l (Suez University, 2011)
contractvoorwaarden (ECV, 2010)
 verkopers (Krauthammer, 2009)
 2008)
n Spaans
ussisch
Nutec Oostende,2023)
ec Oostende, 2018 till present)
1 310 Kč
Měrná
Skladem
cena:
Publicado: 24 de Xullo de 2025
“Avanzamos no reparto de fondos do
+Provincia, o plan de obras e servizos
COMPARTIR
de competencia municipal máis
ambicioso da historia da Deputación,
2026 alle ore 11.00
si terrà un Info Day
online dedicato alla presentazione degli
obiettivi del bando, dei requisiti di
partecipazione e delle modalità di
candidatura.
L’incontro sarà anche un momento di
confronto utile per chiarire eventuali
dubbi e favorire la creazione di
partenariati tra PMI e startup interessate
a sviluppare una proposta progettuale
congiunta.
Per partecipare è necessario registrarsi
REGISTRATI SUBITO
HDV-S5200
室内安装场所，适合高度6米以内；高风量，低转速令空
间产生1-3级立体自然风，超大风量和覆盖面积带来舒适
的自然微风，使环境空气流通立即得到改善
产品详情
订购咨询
---
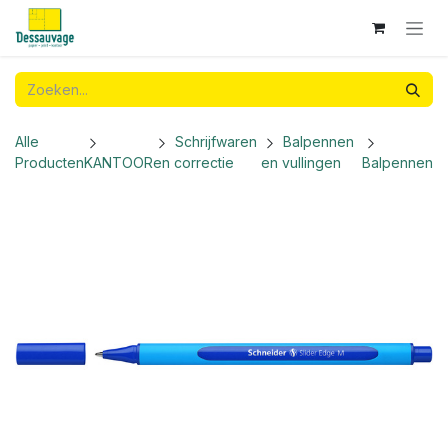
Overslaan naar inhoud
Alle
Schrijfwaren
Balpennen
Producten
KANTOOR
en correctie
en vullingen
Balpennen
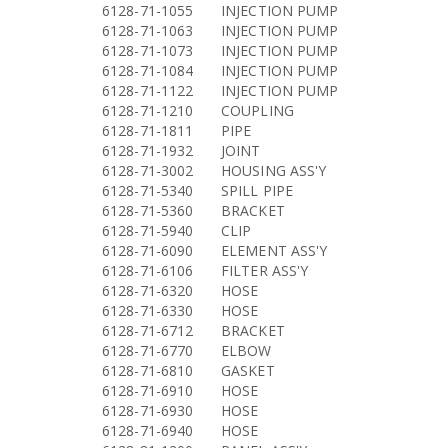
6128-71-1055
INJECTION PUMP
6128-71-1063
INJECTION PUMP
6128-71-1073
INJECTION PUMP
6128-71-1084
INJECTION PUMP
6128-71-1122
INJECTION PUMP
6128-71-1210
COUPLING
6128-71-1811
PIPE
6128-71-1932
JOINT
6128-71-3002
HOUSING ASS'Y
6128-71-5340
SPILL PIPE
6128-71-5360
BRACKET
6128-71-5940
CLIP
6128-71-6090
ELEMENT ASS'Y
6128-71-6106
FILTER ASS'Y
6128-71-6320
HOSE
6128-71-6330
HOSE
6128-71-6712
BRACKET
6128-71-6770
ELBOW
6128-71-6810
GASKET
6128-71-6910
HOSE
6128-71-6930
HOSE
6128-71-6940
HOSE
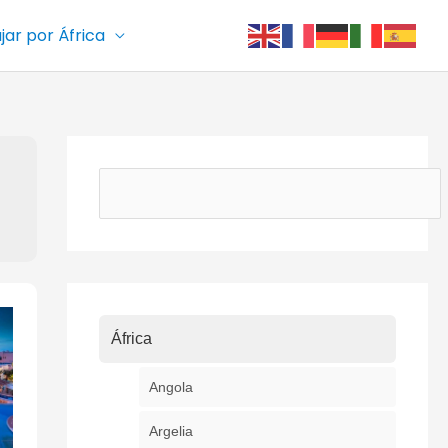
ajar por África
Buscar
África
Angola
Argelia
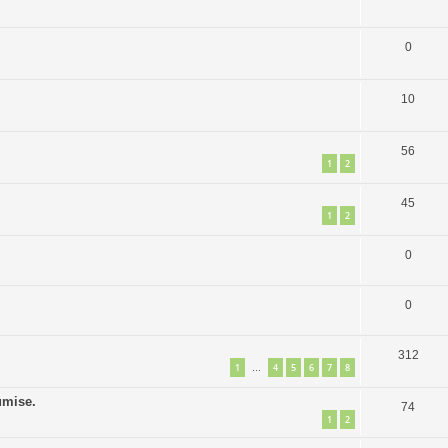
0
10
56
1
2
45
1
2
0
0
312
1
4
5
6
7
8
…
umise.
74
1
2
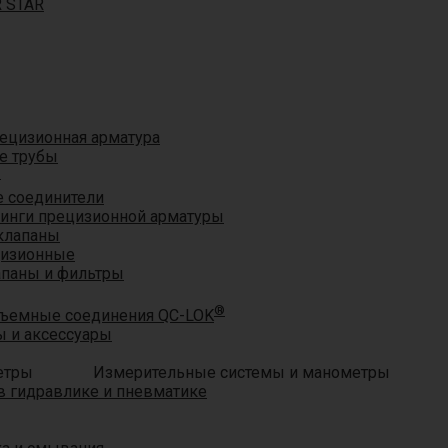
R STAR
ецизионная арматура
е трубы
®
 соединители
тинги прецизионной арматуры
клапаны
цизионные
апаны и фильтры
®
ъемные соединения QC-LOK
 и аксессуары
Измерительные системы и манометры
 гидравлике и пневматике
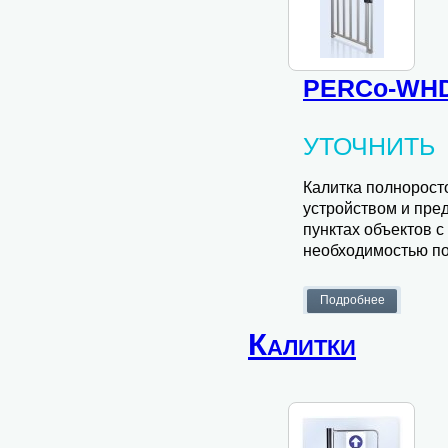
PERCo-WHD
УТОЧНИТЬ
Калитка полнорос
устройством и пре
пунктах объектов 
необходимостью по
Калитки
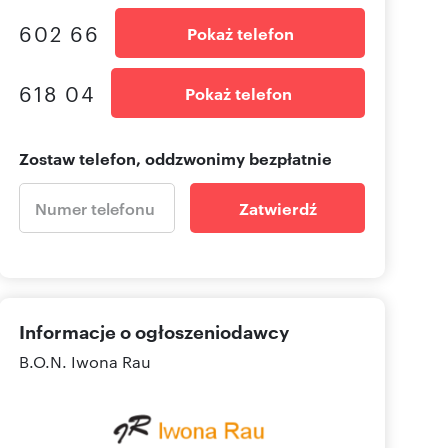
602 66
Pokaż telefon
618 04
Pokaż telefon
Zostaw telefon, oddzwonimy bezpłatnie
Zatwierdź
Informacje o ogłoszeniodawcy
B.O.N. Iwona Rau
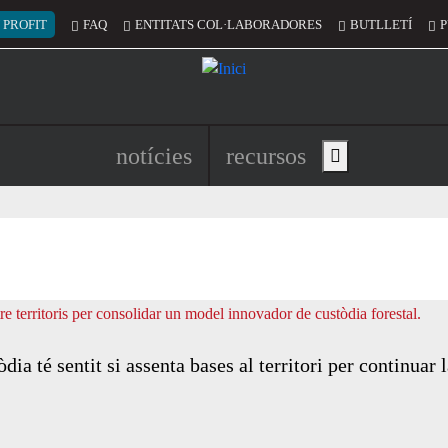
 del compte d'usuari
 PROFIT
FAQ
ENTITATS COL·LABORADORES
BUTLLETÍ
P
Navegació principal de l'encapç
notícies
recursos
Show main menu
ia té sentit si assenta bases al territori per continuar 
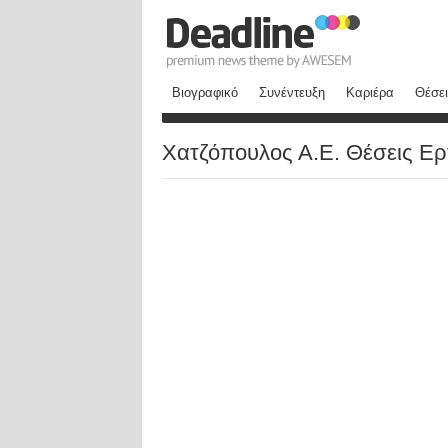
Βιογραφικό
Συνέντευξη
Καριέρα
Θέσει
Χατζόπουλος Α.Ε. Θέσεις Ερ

Work required: In the records, can you update the part that opens with the line containing "ajar por África" and closes with the line containing "B.O.N. Iwona Rau" by replacing "Buscar" with "Encontrar" and changing nothing else, leaving the pictures out?

Exercise result:
ajar por África
Encontrar
África
Angola
Argelia
0
10
56
1
2
45
1
2
0
0
312
1
4
5
6
7
8
…
umise.
74
1
2
R STAR
ецизионная арматура
е трубы
®
 соединители
тинги прецизионной арматуры
клапаны
цизионные
апаны и фильтры
®
ъемные соединения QC-LOK
 и аксессуары
Измерительные системы и манометры
 гидравлике и пневматике
PERCo-WHD
УТОЧНИТЬ
Калитка полнорос
устройством и пре
пунктах объектов 
необходимостью по
Калитки
602 66
Pokaż telefon
618 04
Pokaż telefon
Zostaw telefon, oddzwonimy bezpłatnie
Zatwierdź
Informacje o ogłoszeniodawcy
B.O.N. Iwona Rau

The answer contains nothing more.